**Task prompt:** In the listing below, swap "Laser" for "Plasma" wherever it appears and write out the text again with nothing else changed. Leave the pictures out of your answer.

**Saved entries:**
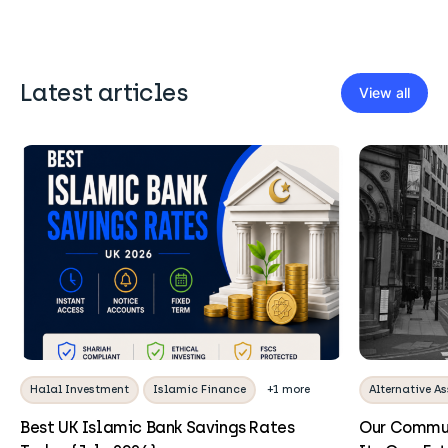
Latest articles
View all
Halal Investment
Islamic Finance
+1 more
Alternative As
Best UK Islamic Bank Savings Rates
Our Commun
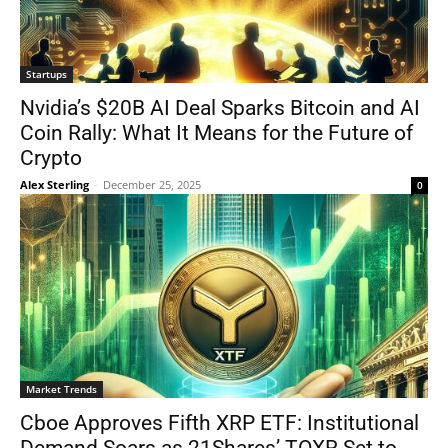
Startups
Nvidia’s $20B AI Deal Sparks Bitcoin and AI
Coin Rally: What It Means for the Future of
Crypto
Alex Sterling
-
December 25, 2025
0
Market Trends
Cboe Approves Fifth XRP ETF: Institutional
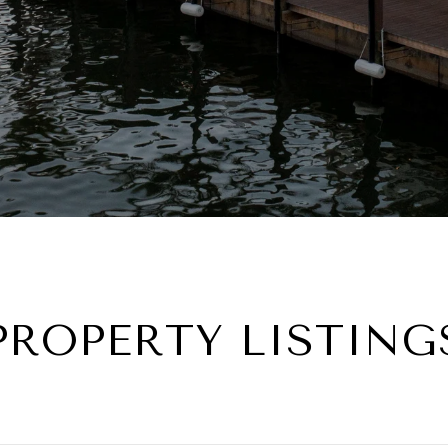
PROPERTY LISTING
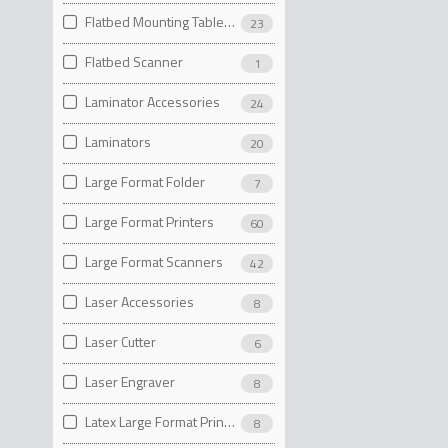
Flatbed Mounting Table Accessories
23
Flatbed Scanner
1
Laminator Accessories
24
Laminators
20
Large Format Folder
7
Large Format Printers
60
Large Format Scanners
42
Laser Accessories
8
Laser Cutter
6
Laser Engraver
8
Latex Large Format Printers
8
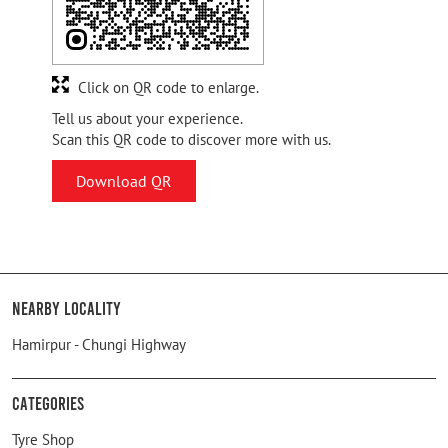
Click on QR code to enlarge.
Tell us about your experience.
Scan this QR code to discover more with us.
Download QR
Nearby Locality
Hamirpur - Chungi Highway
Categories
Tyre Shop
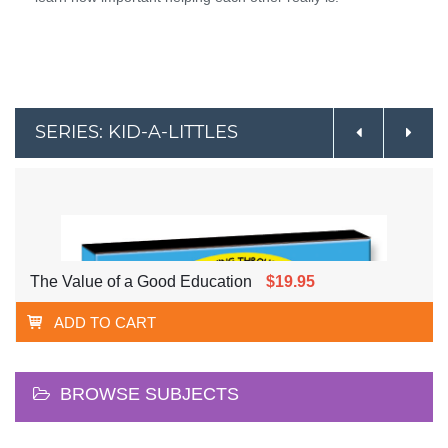
SERIES: KID-A-LITTLES
The Value of a Good Education
$19.95
ADD TO CART
BROWSE SUBJECTS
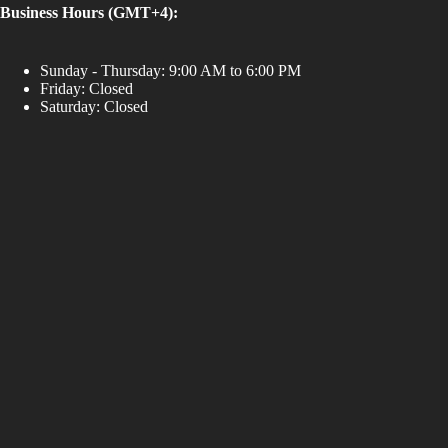
Business Hours (GMT+4):
Sunday - Thursday: 9:00 AM to 6:00 PM
Friday: Closed
Saturday: Closed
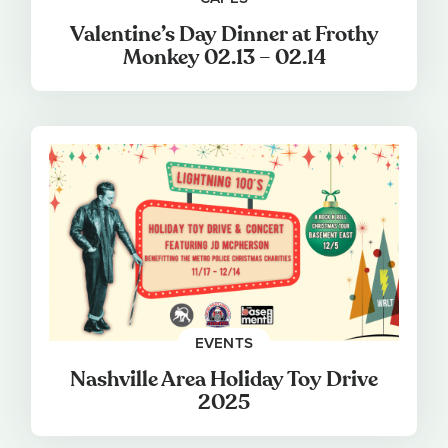
Valentine’s Day Dinner at Frothy
Monkey 02.13 – 02.14
EVENTS
Nashville Area Holiday Toy Drive
2025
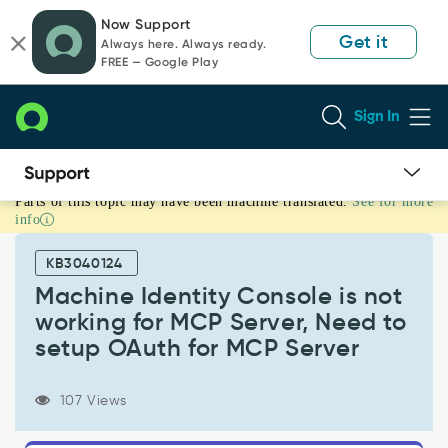
Skip
Skip
Now Support
to
to
Get it
Always here. Always ready.
page
chat
FREE — Google Play
content
Sign In
Parts of this topic may have been machine translated.
See for more
Machine
info
Identity
Console
KB3040124
is
not
Machine Identity Console is not
working
working for MCP Server, Need to
for
setup OAuth for MCP Server
MCP
Server,
Need
107 Views
to
setup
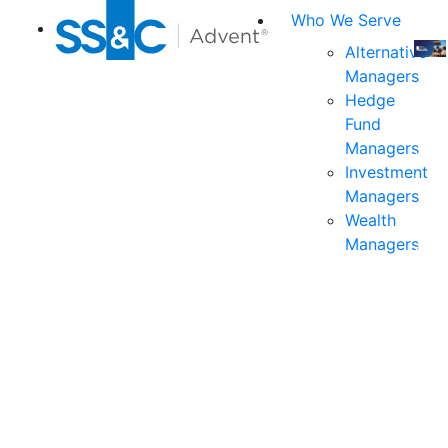
Who We Serve
Alternative
Managers
Join
Hedge
us
Fund
at
Managers
the
Investment
indu
Managers
prem
Wealth
even
Managers
for
exec
and
deci
mak
in
fina
serv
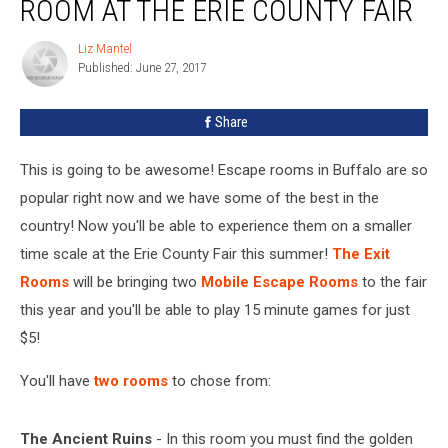
ROOM AT THE ERIE COUNTY FAIR
Liz Mantel
Liz
Published: June 27, 2017
Mantel
Share
This is going to be awesome! Escape rooms in Buffalo are so
popular right now and we have some of the best in the
country! Now you'll be able to experience them on a smaller
time scale at the Erie County Fair this summer!
The Exit
Rooms
will be bringing two
Mobile Escape Rooms
to the fair
this year and you'll be able to play 15 minute games for just
$5!
You'll have
two rooms
to chose from:
The Ancient Ruins
- In this room you must find the golden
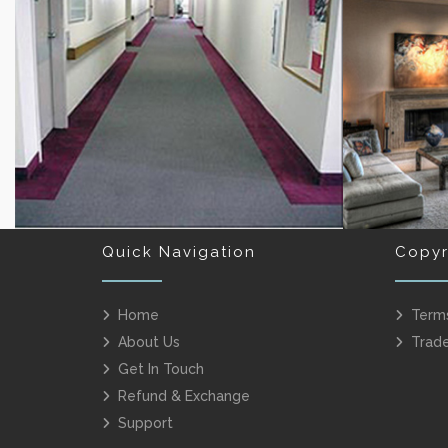
BEDROOM CARPET
OFFICE
Quick Navigation
Copyr
Home
Term
About Us
Trad
CORRIDOR CARPET RUNNERS
BE
Get In Touch
Refund & Exchange
Support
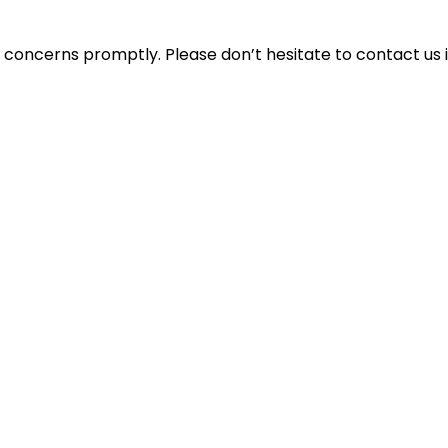
concerns promptly. Please don’t hesitate to contact us i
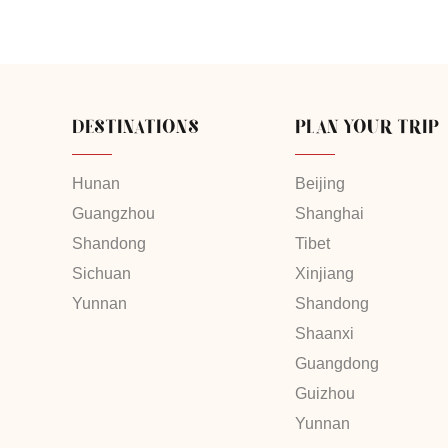
DESTINATIONS
PLAN YOUR TRIP
Hunan
Beijing
Guangzhou
Shanghai
Shandong
Tibet
Sichuan
Xinjiang
Yunnan
Shandong
Shaanxi
Guangdong
Guizhou
Yunnan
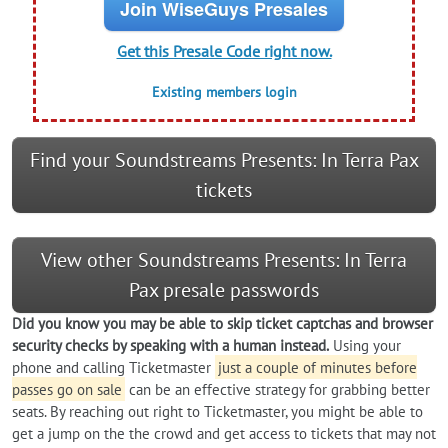
Join WiseGuys Presales
Get this Presale Code right now.
Existing members login
Find your Soundstreams Presents: In Terra Pax
tickets
View other Soundstreams Presents: In Terra
Pax presale passwords
Did you know you may be able to skip ticket captchas and browser
security checks by speaking with a human instead.
Using your
phone and calling Ticketmaster
just a couple of minutes before
passes go on sale
can be an effective strategy for grabbing better
seats. By reaching out right to Ticketmaster, you might be able to
get a jump on the the crowd and get access to tickets that may not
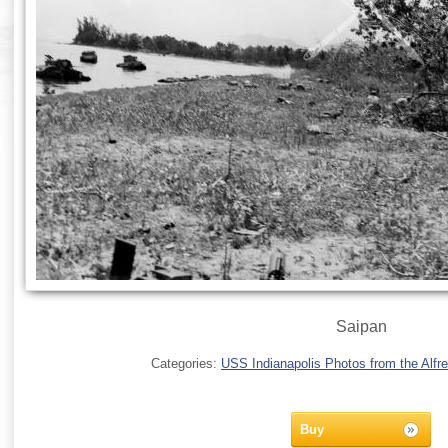
Saipan
Categories:
USS Indianapolis Photos from the Alfre
Buy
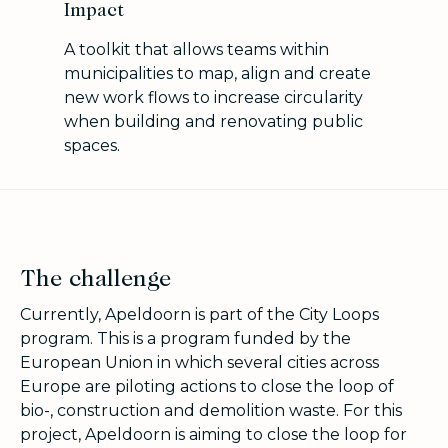
Impact
A toolkit that allows teams within
municipalities to map, align and create
new work flows to increase circularity
when building and renovating public
spaces.
The challenge
Currently, Apeldoorn is part of the City Loops
program. This is a program funded by the
European Union in which several cities across
Europe are piloting actions to close the loop of
bio-, construction and demolition waste. For this
project, Apeldoorn is aiming to close the loop for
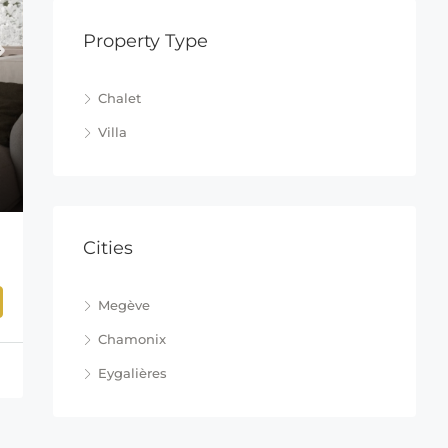
Property Type
Chalet
Villa
Cities
Megève
Chamonix
Eygalières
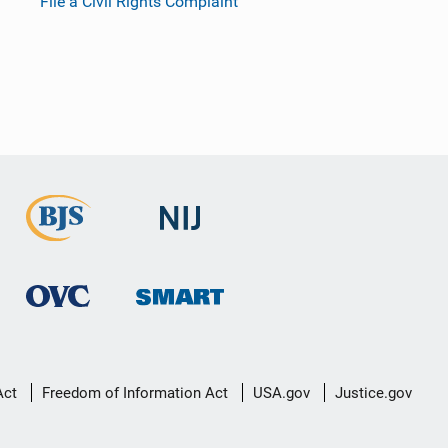
File a Civil Rights Complaint
Act
Freedom of Information Act
USA.gov
Justice.gov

**Answer section:**
Latest articles
View all
Halal Investment
Islamic Finance
+1 more
Alternative As
Best UK Islamic Bank Savings Rates
Our Commun
Startups
Nvidia’s $20B AI Deal Sparks Bitcoin and AI
Coin Rally: What It Means for the Future of
Crypto
Alex Sterling
-
December 25, 2025
0
Market Trends
Cboe Approves Fifth XRP ETF: Institutional
PROPERTY LISTING
Flatbed Mounting Table Accessories
23
Flatbed Scanner
1
Laminator Accessories
24
Laminators
20
Large Format Folder
7
Large Format Printers
60
Large Format Scanners
42
Plasma Accessories
8
Plasma Cutter
6
Plasma Engraver
8
Latex Large Format Printers
8
Click on QR code to enlarge.
Tell us about your experience.
Scan this QR code to discover more with us.
Download QR
Nearby Locality
Hamirpur - Chungi Highway
Categories
Tyre Shop
SERIES: KID-A-LITTLES
The Value of a Good Education
$19.95
ADD TO CART
BROWSE SUBJECTS
Business Hours (GMT+4):
Sunday - Thursday: 9:00 AM to 6:00 PM
Friday: Closed
Saturday: Closed
Valentine’s Day Dinner at Frothy
Monkey 02.13 – 02.14
EVENTS
Nashville Area Holiday Toy Drive
2025
Skip
Skip
Now Support
to
to
Get it
Always here. Always ready.
page
chat
FREE — Google Play
content
Sign In
Parts of this topic may have been machine translated.
See for more
Machine
info
Identity
Console
KB3040124
is
not
Machine Identity Console is not
working
working for MCP Server, Need to
for
setup OAuth for MCP Server
MCP
Server,
Need
107 Views
to
setup
Who We Serve
Alternative
Managers
Join
Hedge
us
Fund
at
Managers
the
Investment
indu
Managers
prem
Wealth
even
Managers
for
exec
and
deci
mak
in
fina
serv
ROOM AT THE ERIE COUNTY FAIR
Liz Mantel
Liz
Published: June 27, 2017
Mantel
Share
This is going to be awesome! Escape rooms in Buffalo are so
popular right now and we have some of the best in the
country! Now you'll be able to experience them on a smaller
time scale at the Erie County Fair this summer!
The Exit
Rooms
will be bringing two
Mobile Escape Rooms
to the fair
this year and you'll be able to play 15 minute games for just
$5!
You'll have
two rooms
to chose from:
The Ancient Ruins
- In this room you must find the golden
BEDROOM CARPET
OFFICE
Quick Navigation
Copyr
Home
Term
About Us
Trad
CORRIDOR CARPET RUNNERS
BE
Get In Touch
Refund & Exchange
Support
concerns promptly. Please don’t hesitate to contact us i
DESTINATIONS
PLAN YOUR TRIP
Hunan
Beijing
Guangzhou
Shanghai
Shandong
Tibet
Sichuan
Xinjiang
Yunnan
Shandong
Shaanxi
Guangdong
Guizhou
Yunnan
Join WiseGuys Presales
Get this Presale Code right now.
Existing members login
Find your Soundstreams Presents: In Terra Pax
tickets
View other Soundstreams Presents: In Terra
Pax presale passwords
Did you know you may be able to skip ticket captchas and browser
security checks by speaking with a human instead.
Using your
phone and calling Ticketmaster
just a couple of minutes before
passes go on sale
can be an effective strategy for grabbing better
seats. By reaching out right to Ticketmaster, you might be able to
get a jump on the the crowd and get access to tickets that may not
Saipan
Categories:
USS Indianapolis Photos from the Alfre
Buy
Impact
A toolkit that allows teams within
municipalities to map, align and create
new work flows to increase circularity
when building and renovating public
spaces.
The challenge
Currently, Apeldoorn is part of the City Loops
program. This is a program funded by the
European Union in which several cities across
Europe are piloting actions to close the loop of
bio-, construction and demolition waste. For this
project, Apeldoorn is aiming to close the loop for
Property Type
Chalet
Villa
Cities
Megève
Chamonix
Eygalières
File a Civil Rights Complaint
Act
Freedom of Information Act
USA.gov
Justice.gov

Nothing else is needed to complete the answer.